→ Text under study
=-=-=-=-=
A method of streaming multimedia data over a network to a client device is provided. At least one playlist file is downloaded using a transfer protocol, such as HLS, from a streaming server over the network for a selected multimedia presentation. The client device subscribes to an update event notification service with the streaming server or an intermediate server with respect to the at least one playlist file for the selected multimedia presentation and then listens for an update event notification. Only when such a notification is transmitted by the streaming server or the intermediate server to the client device is an updated version of the at least one playlist file downloaded by the client device from the streaming server over the network using the transfer protocol.

Description

    BACKGROUND
  • [0001]
    Streaming is a technique for delivering multimedia data corresponding to a multimedia presentation or content to end-users and typically involves continuously displaying media content to a user while the multimedia data is being delivered to the user. One particular form of streaming is known as Hypertext Transfer Protocol (HTTP) Live Streaming (HLS) and provides a technique for streaming content using HTTP to broadcast so-called “live” content. As merely one example, the streamed content can correspond to video and/or audio currently being broadcast on a television TV channel (i.e., live TV) by a service provider. Thus, an end user may watch live streaming TV channels on television monitors connected to IP client set-top boxes as well as other IP client devices such as tablets, smartphones, laptop computers and the like.
  • [0002]
    In HLS, incoming media data from a source is segmented into multiple media files which are stored on a server, and a playlist file is created that includes Uniform Resource Identifiers (URIs) that direct a client device to the segmented media files stored on the server. When the segmented media files are played in accordance with the playlist file, the client device can provide the user with a broadcast of a real-time, near real-time, or “live” event or broadcast. Of course, pre-recorded content can be provided in a similar manner. For purposes of this disclosure, “real-time” includes a level of responsiveness that is sufficiently fast, for instance, to keep up with a series of images captured by the system as well as a level of responsiveness that tolerates a degree of lateness. As an alternative, the data does not need to be streamed in real-time and can be provided or made available with expected delays.
=-=-=-=-=
According to the text on multimedia streaming, when does the client device download an updated version of the playlist file? Answer using only the text on multimedia streaming.
=-=-=-=-=
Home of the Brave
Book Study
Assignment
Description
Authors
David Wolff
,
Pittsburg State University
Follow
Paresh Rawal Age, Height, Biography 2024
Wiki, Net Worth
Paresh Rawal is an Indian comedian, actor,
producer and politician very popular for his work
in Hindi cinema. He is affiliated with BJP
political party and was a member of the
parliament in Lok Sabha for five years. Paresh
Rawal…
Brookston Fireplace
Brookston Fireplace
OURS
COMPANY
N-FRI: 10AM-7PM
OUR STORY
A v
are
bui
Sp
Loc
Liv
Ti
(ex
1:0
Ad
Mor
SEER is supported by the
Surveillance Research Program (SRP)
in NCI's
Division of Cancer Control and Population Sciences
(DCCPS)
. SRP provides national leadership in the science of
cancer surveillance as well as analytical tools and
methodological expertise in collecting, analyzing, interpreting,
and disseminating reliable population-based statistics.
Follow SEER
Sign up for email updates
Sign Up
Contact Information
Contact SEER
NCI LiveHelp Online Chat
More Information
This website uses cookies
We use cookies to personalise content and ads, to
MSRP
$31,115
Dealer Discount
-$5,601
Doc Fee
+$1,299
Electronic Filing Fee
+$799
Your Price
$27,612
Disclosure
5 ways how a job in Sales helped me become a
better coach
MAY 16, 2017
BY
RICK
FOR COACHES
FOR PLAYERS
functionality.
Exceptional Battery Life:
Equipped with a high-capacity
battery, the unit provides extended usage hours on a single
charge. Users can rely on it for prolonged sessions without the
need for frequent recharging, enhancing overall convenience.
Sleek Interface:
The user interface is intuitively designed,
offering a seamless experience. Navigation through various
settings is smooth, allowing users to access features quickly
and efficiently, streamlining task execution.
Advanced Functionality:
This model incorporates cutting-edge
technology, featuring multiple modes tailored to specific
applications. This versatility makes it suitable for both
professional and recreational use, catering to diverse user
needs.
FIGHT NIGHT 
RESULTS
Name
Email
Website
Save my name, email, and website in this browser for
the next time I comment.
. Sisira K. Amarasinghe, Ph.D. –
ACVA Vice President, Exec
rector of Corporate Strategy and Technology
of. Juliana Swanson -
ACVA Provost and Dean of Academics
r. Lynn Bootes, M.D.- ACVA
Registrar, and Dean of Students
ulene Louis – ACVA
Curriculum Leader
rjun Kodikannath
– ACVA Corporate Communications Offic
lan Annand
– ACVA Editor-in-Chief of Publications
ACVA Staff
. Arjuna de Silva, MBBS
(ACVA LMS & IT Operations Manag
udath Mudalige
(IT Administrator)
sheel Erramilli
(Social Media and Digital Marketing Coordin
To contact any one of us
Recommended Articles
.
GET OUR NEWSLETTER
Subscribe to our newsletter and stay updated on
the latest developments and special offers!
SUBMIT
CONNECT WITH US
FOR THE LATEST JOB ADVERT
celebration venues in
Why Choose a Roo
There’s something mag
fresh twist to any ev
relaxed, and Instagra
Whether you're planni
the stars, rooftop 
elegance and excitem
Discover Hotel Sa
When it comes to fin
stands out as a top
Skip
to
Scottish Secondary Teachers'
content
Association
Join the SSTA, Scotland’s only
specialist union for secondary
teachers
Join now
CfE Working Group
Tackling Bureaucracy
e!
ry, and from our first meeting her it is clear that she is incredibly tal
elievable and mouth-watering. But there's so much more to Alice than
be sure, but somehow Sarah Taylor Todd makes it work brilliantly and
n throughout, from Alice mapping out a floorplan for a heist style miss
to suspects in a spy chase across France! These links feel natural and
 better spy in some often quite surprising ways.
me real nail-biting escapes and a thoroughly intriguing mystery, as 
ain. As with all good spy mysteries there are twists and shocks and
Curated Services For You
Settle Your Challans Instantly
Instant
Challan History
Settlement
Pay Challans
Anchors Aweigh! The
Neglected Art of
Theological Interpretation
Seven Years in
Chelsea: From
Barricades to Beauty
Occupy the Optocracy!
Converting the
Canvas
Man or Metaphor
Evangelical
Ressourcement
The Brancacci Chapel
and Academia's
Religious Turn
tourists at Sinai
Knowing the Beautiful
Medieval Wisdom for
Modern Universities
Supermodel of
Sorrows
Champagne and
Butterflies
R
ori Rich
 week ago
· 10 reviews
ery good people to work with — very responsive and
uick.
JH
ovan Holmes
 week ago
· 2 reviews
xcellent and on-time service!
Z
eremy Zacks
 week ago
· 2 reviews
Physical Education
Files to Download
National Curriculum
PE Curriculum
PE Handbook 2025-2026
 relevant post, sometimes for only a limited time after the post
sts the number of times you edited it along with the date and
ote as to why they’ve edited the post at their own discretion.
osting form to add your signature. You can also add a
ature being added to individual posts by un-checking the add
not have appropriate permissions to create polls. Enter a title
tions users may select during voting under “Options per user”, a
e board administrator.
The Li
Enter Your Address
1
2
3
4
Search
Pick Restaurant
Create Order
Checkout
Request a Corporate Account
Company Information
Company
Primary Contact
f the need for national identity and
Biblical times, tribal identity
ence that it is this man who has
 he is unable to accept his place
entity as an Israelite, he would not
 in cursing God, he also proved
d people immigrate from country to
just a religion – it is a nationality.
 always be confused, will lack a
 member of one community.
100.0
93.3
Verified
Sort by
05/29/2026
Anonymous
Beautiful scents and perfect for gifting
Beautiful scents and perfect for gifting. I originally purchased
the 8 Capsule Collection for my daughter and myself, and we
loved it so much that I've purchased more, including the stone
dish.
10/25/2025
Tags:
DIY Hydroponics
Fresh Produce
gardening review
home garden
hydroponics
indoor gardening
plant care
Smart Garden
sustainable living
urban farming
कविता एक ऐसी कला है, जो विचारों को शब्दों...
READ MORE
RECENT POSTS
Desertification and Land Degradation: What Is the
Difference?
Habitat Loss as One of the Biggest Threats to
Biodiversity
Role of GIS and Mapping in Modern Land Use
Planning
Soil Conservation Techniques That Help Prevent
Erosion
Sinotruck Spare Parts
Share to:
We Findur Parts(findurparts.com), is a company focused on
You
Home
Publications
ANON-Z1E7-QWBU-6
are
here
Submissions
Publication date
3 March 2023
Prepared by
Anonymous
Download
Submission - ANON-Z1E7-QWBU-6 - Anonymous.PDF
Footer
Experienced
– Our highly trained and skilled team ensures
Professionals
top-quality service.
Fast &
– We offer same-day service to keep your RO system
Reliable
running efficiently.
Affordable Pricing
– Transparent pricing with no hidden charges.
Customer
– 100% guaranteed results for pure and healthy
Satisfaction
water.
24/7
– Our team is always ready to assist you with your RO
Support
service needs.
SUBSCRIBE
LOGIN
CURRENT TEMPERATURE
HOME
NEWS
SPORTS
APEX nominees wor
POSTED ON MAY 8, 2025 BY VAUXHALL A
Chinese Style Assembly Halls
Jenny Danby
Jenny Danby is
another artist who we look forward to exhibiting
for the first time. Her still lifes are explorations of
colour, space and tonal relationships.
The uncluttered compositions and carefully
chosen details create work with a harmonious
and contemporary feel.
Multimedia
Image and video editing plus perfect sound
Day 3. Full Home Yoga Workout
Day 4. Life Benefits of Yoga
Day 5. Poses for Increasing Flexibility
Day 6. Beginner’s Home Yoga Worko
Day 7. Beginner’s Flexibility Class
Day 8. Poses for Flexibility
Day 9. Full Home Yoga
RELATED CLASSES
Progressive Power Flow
=-=-=-=-=
→ Task solution
Only when the streaming server or the intermediate server transmits an update event notification to the client device.